Once a claimant has established his or her entitlement to the statutory presumption, the burden shifts to the workers’ compensation carrier to present “ ‘substantial evidence to the contrary which, as a matter of law, precludes the Board from crediting any explanation for the death except that offered by the employer’ ” (Matter ofWightman v Clinton Tractor & Implement Co., 23 AD3d 788, 790 [2005], quoting Matter of Williams v Metropolitan Distrib., 213 AD3d at 853; accord Matter of MacDonald v Penske Logistics, 34 AD3d at 967). Here, the Board concluded upon its review of the record that “it is only speculative what actually caused decedent’s death.” In light of the social policy underlying the Workers’ Compensation Law, as embodied in the presumption of compensability set forth in Workers’ Compensation Law § 21 (1), such uncertainty, under the facts of this case, should have been resolved in favor of claimant and her children, not against them. Thus, once the statutory presumption is applied and the burdens are properly placed, it is clear that the carrier failed to meet its burden and reversal is required.
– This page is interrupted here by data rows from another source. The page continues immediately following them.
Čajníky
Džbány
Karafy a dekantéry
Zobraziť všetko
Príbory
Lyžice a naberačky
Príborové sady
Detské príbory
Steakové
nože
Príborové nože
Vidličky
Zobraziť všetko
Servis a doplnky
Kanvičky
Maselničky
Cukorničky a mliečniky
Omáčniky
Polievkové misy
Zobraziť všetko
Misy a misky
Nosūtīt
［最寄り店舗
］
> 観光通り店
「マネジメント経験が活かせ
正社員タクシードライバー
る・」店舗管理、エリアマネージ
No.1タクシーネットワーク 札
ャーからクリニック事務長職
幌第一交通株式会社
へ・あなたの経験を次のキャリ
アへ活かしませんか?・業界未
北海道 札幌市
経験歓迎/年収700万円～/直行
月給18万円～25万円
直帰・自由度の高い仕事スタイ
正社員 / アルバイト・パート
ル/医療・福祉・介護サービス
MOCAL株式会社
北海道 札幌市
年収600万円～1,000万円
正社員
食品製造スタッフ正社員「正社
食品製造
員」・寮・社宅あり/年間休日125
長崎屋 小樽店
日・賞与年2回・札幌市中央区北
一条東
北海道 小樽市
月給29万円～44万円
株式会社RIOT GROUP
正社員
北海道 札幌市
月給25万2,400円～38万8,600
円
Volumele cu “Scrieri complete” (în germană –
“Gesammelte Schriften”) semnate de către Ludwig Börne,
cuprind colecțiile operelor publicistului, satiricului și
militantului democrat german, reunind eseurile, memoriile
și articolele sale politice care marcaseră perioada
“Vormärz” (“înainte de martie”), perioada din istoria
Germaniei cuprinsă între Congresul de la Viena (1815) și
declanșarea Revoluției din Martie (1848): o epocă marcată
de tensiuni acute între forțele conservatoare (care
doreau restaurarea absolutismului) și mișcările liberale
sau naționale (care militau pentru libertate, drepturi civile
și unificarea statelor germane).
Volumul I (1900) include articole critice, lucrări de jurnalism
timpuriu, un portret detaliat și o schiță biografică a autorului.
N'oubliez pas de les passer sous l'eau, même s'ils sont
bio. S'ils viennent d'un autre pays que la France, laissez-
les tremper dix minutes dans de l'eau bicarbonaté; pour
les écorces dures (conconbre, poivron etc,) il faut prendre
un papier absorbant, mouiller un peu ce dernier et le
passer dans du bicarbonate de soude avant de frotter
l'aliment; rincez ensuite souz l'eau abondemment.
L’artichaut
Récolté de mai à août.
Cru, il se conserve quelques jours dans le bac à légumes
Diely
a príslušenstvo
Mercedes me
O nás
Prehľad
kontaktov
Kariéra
The parties’ arguments relating to the evidence supporting the Board’s determination and the alternative ground for affirmance proffered by the employer’s workers’ compensation carrier have been considered and found either to be without merit or rendered academic in light of our decision.
Mercure, J.P., Crew III, Spain and Rose, JJ., concur. Ordered that the decision is reversed, with costs, and matter remitted to the Workers’ Compensation Board for further proceedings not inconsistent with this Court’s decision.